# Massad Ayoob's 5 things to do after involved in a shooting



## ArmyCop

Last night's Personal Defense TV segment (Aug 22, 07) had Massab Ayoob tell what the most important 5 things to remember after\if involved in a self defense shooting.
I remember him saying it's pretty good if you are the first to call the Police - helps them see you as the victim - but I can't remember all 5 things he talked about in order.
Anyone here see it and remember - please post.

Thanks....


----------



## ArmyCop

Someone on another forum posted this answer:

Personal Defense's Massad Ayoob - what to do after a self defense shooting:
Hoping and Assuming you survived...

1. Call 911
2. Officer this person attacked me, I will sign the complaint,
3. Officer here is the evidence (knife, gun, ball bat, whatever).
4. Officer these are the witnesses.
5. Officer you will have my full cooperation in 24 hrs after I see my attorney.


----------



## SuckLead

I was also always told, just for good measure, when you dial 911 you should ask for EMS and then ask for the police.

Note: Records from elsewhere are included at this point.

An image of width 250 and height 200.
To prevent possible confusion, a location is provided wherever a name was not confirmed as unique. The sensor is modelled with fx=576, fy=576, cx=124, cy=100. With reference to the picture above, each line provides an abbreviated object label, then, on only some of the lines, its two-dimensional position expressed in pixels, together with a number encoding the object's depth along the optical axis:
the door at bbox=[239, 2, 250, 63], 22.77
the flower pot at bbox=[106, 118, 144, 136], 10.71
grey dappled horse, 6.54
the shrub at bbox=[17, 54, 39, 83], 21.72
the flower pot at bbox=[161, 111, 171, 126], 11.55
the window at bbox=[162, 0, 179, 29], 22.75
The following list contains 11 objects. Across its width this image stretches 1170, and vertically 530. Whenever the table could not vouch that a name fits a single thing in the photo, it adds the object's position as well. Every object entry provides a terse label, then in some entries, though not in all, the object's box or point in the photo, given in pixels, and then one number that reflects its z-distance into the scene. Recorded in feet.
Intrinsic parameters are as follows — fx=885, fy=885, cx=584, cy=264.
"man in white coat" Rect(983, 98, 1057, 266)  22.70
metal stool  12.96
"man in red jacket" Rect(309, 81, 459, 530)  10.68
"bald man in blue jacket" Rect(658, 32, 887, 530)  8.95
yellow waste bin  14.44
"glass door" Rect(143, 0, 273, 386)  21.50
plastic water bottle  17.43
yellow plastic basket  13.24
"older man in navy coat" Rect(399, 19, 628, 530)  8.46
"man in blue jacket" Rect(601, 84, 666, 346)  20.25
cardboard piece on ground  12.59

Just a simple, "I need EMS and the police." Makes a bit of sense when you think about it.


----------



## propellerhead

The advice I got from a former LEO now lawyer who holds Use Of Deadly Force seminars was:

1. Call 9-1-1. Ask for an ambulance and police. Asking for an ambulance first then police shows the human side of you.

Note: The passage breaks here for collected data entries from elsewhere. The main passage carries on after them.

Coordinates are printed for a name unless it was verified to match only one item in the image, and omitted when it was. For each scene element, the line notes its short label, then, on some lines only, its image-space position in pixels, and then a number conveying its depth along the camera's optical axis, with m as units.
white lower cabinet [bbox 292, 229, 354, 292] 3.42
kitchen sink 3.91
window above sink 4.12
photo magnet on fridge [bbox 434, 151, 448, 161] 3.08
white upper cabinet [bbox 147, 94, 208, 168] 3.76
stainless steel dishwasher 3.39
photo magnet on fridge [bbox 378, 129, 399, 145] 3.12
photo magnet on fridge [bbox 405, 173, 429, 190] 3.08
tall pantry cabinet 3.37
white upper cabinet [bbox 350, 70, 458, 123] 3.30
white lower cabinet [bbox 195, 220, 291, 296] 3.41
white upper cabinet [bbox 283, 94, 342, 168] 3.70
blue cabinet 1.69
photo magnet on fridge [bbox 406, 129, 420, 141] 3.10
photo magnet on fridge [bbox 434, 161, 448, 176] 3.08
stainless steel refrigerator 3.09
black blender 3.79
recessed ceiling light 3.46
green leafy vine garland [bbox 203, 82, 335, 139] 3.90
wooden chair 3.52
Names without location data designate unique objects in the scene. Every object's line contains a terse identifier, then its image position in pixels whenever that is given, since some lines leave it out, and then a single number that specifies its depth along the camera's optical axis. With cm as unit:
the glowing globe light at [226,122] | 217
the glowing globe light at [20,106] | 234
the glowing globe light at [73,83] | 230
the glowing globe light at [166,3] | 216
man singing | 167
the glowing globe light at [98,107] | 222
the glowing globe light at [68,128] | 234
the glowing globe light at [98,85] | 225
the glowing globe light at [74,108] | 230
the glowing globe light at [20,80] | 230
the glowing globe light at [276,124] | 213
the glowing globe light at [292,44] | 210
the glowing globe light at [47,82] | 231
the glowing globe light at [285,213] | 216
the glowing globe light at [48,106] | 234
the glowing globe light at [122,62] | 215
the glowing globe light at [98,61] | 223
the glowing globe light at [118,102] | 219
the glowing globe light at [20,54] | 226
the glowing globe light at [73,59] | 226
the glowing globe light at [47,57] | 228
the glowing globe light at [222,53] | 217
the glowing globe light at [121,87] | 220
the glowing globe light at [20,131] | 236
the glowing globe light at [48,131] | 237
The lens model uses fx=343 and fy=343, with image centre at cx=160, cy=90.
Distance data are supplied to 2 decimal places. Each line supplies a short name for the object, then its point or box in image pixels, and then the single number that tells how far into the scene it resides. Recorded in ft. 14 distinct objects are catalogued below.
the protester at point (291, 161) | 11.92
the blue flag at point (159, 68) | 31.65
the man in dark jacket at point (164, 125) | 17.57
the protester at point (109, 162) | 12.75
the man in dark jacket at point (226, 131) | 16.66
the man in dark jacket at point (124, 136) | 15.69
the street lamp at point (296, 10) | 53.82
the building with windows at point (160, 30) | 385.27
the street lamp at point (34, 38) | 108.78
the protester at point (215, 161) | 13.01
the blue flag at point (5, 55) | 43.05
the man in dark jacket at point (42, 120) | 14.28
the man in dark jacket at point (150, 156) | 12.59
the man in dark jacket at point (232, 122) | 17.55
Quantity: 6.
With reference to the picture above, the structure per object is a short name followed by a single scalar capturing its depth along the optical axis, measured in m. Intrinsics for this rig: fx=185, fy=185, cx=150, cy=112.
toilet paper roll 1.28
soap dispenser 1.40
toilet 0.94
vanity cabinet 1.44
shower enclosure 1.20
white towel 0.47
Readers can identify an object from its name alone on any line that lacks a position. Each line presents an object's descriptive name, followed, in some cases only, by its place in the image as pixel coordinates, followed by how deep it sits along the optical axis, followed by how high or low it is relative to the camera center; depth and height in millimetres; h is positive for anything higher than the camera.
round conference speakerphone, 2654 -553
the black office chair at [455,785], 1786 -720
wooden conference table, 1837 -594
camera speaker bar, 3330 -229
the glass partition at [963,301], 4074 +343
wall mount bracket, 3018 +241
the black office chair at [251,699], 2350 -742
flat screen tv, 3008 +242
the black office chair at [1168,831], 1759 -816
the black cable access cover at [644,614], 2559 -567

2. Tell the operator "I shot a man that was trying to hurt me". The key words are _shot _(not killed, off'ed, smoked, etc), _man _(not a teenager, child, mo-fo, etc).

3. Give your location and describe yourself. Most likely your description will be relayed to the first responding police officer. It would be to your advantage if the officer has an idea of who is the "good guy".

4. Do not answer the operator's questions for details. You are being recorded so you have to be brief. Say that you are really busy right now but you are willing to stay on the line until police arrive.

5. Speak clearly. This projects the image of being in control and not panic.

6. Do not have your pistol in your hand when the officer arrives. Holster it when you see the car approach. Keep your hands visible from this point forward.

7. Give the officer a brief non-emotional description of the events. Give enough to make the initial police report. He/she needs basic information to decide if you are free to leave, getting a free ride to the police station for more questions, or getting the handcuffs.

8. Avoid giving out too much information. Your emotions will come out and may work against you. Say that you are trying your hardest not to throw up right now and would rather answer questions later. Police officers who have been involved in a shooting will sympathize with this. If you did #7 well, this should not be a problem.

9. Others. Don't argue with witnesses. Don't act aggressively even if you're angry. Move slowly.


----------



## Mike Barham

I hope you guys carry a card with that list in your wallet, because there is no way in hell you'll remember all that right after you shoot someone.


----------



## Revolver

SuckLead said:


> I was also always told, just for good measure, when you dial 911 you should ask for EMS and then ask for the police. Just a simple, "I need EMS and the police." Makes a bit of sense when you think about it.


Not really since EMS isn't authorized on scene until the police arrive and give the OK. If the dispatcher hears "shooting" or "shot", there will be EMS anyway.


----------



## thinktwice

I did not see the segment with Massad Ayoob,s advice. However I have read some of his articles in the past. They are very informative. I have a friend that is a criminal defence attorney. His advice is to first call 911 if you are composed enough to do so. ( alot of times people involved in a tramatic situation/confrontation are unable to talk at all) When Law Enforcement arrives,make sure you have secured your weapon, and tell them you were afraid you were going to be killed, and are willing to cooperate 100% as soon as your attorney is present. At this point you remain silent period.


----------